God often calls us to believe him in spite of the circumstances. Otherwise faith would hardly be faith! A sad thing sometimes happens when Christians take bold actions of obedient faith: their fellow believers desert them at the very moment they most desperately need their help. Those who do not walk in a deep and abandoned relationship with the Lord will never understand the motivations and actions of radically committed believers. The hardest thing can be to feel alone even among our fellow Christians. But God does help us by sending those who will stand with us, people who also believe what God has said. Surround yourself with people like that. You may need them some day! Mary had Elizabeth even if she had no one else. Elizabeth and Mary were both women who had experienced the supernatural power of God. We need to find people on the same wavelength, people who believe God as we do, people who are on the same page as we are.

Mary’s response to God was, I think, amazing. She did not complain.  She did not ask God why he had done this to her.  We forget how desperate her position was because we have the advantage of hindsight. We know how  how the story turns out. But she did not! At that point, she was in a place of great pressure and enormous need of faith. And by faith, she found the ability to see the present from the perspective of the future -- from God’s perspective. Faith enables us to see beyond the difficulties of the present to the promises of the future.

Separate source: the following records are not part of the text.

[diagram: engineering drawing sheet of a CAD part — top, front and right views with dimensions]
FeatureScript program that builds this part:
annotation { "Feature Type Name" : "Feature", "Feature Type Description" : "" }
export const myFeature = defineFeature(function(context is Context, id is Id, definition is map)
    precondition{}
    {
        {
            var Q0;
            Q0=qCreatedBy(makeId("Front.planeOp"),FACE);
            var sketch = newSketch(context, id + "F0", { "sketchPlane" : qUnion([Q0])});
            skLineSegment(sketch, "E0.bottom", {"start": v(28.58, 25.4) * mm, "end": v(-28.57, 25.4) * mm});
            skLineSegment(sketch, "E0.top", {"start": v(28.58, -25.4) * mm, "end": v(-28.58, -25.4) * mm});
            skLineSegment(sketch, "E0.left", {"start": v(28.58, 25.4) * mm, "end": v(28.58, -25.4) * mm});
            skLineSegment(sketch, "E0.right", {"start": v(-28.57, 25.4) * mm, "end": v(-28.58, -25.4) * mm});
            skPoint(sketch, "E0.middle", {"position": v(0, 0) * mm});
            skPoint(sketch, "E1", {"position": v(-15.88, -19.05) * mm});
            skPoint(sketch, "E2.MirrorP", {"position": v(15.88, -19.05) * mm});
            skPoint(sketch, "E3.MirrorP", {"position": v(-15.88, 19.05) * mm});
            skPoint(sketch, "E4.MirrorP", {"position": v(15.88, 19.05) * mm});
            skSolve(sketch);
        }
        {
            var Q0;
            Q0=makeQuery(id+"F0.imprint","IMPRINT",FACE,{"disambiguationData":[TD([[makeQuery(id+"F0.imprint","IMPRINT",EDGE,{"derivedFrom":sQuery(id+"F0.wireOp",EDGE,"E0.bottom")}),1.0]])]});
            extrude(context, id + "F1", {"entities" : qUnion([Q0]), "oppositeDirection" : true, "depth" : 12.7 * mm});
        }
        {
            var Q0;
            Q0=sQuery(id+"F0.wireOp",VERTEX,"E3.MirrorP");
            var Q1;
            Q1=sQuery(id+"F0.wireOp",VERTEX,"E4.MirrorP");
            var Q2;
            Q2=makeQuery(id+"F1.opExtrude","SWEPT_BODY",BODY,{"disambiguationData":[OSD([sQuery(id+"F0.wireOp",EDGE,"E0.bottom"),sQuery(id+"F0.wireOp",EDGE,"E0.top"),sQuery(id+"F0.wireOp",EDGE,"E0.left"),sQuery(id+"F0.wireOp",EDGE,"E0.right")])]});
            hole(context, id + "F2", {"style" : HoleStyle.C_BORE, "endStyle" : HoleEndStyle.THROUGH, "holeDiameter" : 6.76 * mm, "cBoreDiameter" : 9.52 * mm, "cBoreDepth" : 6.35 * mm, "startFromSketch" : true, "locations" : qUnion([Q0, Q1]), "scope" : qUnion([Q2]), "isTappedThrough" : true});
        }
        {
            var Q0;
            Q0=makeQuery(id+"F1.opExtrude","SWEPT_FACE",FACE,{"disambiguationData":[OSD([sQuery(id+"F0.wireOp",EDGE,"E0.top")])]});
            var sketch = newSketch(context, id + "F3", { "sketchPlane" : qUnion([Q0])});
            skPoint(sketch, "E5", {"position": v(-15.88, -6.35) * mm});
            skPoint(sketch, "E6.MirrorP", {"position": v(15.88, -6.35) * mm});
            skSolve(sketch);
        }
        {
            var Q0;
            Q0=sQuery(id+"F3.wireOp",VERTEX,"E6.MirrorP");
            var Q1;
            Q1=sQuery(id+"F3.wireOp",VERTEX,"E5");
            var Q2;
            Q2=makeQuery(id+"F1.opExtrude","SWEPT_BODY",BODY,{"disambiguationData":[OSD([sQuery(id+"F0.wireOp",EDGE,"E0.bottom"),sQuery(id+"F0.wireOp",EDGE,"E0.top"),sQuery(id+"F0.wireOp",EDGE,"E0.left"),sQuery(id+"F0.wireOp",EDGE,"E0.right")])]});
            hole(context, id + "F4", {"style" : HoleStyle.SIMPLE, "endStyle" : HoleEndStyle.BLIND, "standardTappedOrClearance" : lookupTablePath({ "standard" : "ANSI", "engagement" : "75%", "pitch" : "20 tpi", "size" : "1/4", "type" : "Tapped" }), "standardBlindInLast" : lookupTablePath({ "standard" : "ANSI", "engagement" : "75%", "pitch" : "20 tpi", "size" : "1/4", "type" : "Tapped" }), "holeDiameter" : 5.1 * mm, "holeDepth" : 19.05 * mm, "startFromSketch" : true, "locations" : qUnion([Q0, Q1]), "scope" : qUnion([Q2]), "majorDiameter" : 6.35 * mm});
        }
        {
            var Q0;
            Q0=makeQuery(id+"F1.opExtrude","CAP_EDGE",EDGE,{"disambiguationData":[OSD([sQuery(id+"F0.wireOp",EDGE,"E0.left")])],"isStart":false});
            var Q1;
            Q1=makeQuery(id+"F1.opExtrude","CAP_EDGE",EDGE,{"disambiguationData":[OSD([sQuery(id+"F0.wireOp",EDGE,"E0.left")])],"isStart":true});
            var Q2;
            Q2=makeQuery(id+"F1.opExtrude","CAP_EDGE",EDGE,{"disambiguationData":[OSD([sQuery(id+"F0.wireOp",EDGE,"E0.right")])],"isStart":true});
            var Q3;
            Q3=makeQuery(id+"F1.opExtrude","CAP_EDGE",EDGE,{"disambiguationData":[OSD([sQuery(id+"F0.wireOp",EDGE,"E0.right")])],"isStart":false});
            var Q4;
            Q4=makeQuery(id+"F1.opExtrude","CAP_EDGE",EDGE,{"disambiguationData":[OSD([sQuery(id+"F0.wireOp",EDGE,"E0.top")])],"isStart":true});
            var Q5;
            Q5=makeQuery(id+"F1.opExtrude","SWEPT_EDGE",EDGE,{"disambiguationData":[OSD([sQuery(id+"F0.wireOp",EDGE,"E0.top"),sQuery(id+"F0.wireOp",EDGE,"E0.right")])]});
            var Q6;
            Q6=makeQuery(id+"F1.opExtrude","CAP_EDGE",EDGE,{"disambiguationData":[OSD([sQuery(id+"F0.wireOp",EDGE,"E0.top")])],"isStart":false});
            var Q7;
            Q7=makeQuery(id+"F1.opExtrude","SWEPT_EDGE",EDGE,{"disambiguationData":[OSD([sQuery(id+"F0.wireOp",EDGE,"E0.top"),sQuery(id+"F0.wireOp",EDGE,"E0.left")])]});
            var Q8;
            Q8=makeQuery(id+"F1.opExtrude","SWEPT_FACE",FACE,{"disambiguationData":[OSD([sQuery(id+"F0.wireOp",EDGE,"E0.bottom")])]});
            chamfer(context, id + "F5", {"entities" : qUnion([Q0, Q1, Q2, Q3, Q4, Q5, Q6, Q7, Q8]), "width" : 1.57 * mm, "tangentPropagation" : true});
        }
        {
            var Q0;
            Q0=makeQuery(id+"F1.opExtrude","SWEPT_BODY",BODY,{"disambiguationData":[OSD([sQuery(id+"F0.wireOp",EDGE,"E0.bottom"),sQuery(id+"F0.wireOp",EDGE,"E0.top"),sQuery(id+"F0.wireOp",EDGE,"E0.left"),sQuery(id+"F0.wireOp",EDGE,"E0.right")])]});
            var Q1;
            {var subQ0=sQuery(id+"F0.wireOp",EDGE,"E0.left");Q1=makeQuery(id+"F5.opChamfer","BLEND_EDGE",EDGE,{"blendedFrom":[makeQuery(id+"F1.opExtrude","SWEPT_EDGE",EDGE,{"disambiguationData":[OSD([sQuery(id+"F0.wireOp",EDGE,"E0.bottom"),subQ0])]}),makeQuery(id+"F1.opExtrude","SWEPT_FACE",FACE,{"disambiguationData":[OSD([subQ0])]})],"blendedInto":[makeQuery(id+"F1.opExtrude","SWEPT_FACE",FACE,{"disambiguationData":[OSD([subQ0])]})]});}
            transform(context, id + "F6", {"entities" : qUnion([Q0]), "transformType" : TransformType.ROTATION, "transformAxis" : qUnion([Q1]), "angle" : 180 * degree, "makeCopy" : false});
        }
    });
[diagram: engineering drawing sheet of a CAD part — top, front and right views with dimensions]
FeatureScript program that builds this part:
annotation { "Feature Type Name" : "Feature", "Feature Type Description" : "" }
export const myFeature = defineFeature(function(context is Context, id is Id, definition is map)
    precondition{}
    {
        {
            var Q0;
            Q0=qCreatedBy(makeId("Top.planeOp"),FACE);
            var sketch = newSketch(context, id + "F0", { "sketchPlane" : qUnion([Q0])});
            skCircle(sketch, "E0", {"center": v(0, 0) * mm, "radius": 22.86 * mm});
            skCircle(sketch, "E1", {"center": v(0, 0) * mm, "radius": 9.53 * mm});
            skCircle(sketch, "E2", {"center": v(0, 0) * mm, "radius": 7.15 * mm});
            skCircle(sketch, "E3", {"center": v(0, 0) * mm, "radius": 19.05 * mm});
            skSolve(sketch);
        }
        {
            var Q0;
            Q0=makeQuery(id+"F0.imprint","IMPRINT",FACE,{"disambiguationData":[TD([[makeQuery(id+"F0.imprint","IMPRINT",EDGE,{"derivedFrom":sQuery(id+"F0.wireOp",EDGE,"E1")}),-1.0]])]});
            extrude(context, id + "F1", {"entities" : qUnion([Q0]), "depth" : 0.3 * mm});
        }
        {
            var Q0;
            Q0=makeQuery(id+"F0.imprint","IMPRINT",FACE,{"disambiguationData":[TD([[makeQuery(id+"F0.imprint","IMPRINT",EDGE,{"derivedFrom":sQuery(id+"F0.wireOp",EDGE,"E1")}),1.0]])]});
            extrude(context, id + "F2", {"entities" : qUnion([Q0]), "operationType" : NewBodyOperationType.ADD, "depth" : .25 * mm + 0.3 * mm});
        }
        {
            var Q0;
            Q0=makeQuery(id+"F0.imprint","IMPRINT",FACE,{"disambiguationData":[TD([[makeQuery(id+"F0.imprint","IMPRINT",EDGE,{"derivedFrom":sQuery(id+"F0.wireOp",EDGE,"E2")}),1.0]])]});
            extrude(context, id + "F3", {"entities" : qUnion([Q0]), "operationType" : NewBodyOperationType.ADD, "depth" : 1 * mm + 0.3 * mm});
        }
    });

And so her response to her suffering, as recorded in the verse I quoted at the beginning, was to exalt the Lord -- and it was, as the Greek word aggaliaso indicates, a wild, unrestrained rejoicing!  Mary's response to trial and difficulty was not the first response I usually come up with.  Her response was praise. “In everything give thanks, for this is the will of God in Christ Jesus for you” (1 Thess. 5:16). There is power in praise. Praise is not just an emotional response. Praise is an act of our spirit in which we reach deep down into our innermost being where the Spirit of God indwells us to ask God for the resources to release in us an attitude of thanksgiving we could never produce in ourselves. The praise we release toward God can only originate in God.

The decision to offer praise in the midst of suffering releases in us the energy of the Holy Spirit. Somehow, we begin to know deep in our "knower" that even in our present suffering the sovereign refining and loving power of God is at work. Somehow, we know he will keep us. Somehow, we know that suffering that comes as a result of obedience always results in the advance of the kingdom and the manifestation of the glory of God. How and when that happens we must release to God. But happen it will, for God will have his way. Somehow, we know that in the end it will all be worth it.

In the meantime our job, no matter how challenging the circumstances are, is to follow in Mary's footsteps. At a very hard time in his life, David gave you and I an invitation we should be quick to accept: "Oh magnify the Lord with me, and let us exalt his name together!" (Ps. 34:3).